As America opened up, we knew the economy grew in Q2, and by quite a bit. But we didn’t know how much until
the Commerce Department released the GDP number today. The U.S. economy rose at a disappointing rate in the second quarter in a sign that the U.S. has escaped the shackles of the Covid-19 pandemic but still has more work to do, the Commerce Department reported Thursday.
Gross domestic product, a measure of all goods and services produced during the April-to-June period, accelerated 6.5% on an annualized basis. That was slightly better than the 6.3% gain in the first quarter, which was revised down narrowly.
While that would have been strong prior to the pandemic, the gain was considerably less than the 8.4% Dow Jones estimate.
But you
dig into the actual report, and you see that the main reason the number disappointed wasn’t due to a lack of activity, but because of higher prices.
Current-dollar GDP increased 13.0 percent at an annual rate, or $684.4 billion, in the second quarter to a level of $22.72 trillion. In the first quarter, current-dollar GDP increased 10.9 percent, or $560.6 billion (revised, tables 1 and 3). More information on the source data that underlie the estimates is available in the Key Source Data and Assumptions file on BEA's website.
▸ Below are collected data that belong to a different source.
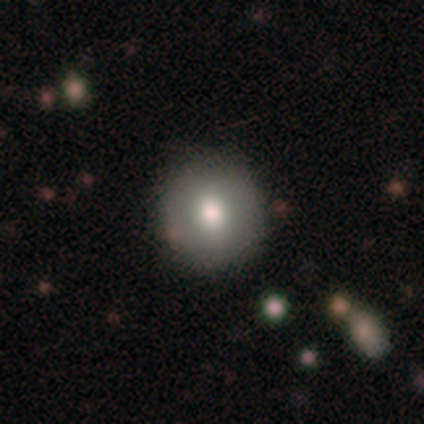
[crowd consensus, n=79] Overall: smooth (75%). How rounded: round (88%). Merging: none (48%).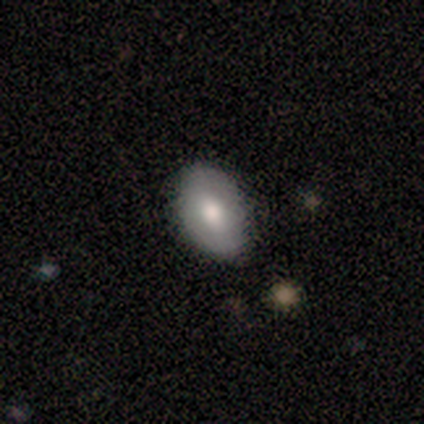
smooth-or-featured: featured or disk: 67% | smooth: 33% | star or artifact: 0%
  disk-edge-on: no: 100% | yes: 0%
    bar: weak: 50% (tied) | no: 50% (tied) | strong: 0%
    has-spiral-arms: no: 100% | yes: 0%
    bulge-size: large: 100% | dominant: 0% | moderate: 0% | small: 0% | none: 0%
  merging: none: 67% | minor disturbance: 33% | major disturbance: 0% | merger: 0%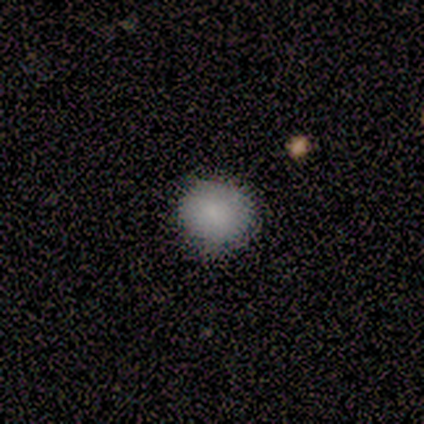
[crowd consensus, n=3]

The price index for gross domestic purchases increased 5.7 percent in the second quarter, compared with an increase of 3.9 percent (revised) in the first quarter (table 4). The PCE price index increased 6.4 percent, compared with an increase of 3.8 percent (revised). Excluding food and energy prices, the PCE price index increased 6.1 percent, compared with an increase of 2.7 percent (revised).
13% nominal GDP growth is a lot of extra dollars going out. And increasingly confident (and vaccinated) consumers were a big part of that growth, with an 11.8% increase in Q2 after a large 11.4% increase in Q1. Which helps explain why so many stores and restaurants are struggling to find sufficient staff after laying off large numbers of staff in 2020.
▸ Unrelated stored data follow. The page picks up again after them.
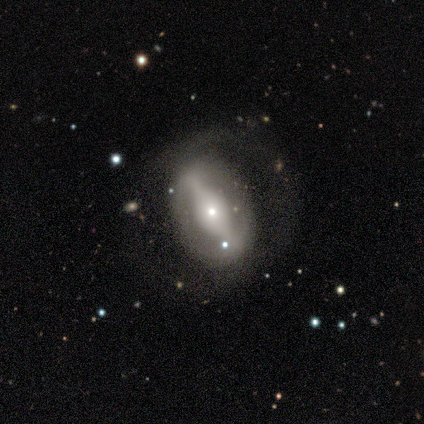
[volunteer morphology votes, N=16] smooth_or_featured: featured or disk (p=0.75) [alt: smooth p=0.19]
disk_edge_on: no (p=1.00)
bar: strong (p=0.67) [alt: no p=0.25]
has_spiral_arms: no (p=0.58) [alt: yes p=0.42]
bulge_size: small (p=0.67) [alt: large p=0.17]
merging: none (p=0.67) [alt: major disturbance p=0.20]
Even though services growth accounted for 60% of that strong consumption growth in Q2, that sector is still below its 2019 peak. By comparison, spending on goods never fell much when COVID first broke out, and is well above 2019 levels today.
Another item to note in this GDP report is that construction of buildings had a sizable (seasonally-adjusted decline). This continued a decline in building of office buildings and other non-residential structures in the COVID World, but residential building also went down in Q2.
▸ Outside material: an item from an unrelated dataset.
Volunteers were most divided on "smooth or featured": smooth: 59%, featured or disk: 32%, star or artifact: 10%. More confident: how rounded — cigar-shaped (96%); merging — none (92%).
I also note that there were declines in net inventories and (surprisingly) federal government consumption and contracts, which also cut into GDP growth and made it "disappoint" at a still-strong 6.5%. I don't see either of those trends continuing in the 2nd half of 2021, especially if the infrastructure package goes through. So while it wasn't the massive boom number that some might have thought, I think it's still a strong Q2 GDP report.
The groundwork is still in place for things to keep rolling, unless this COVID resurgence starts to cut into people's consumption habits, and if there is no infrastructure bill that continues to spur demand. In other words - things should still be good for Q3, as long as COVIDIOT Republicans and other idiots in DC don't screw it up.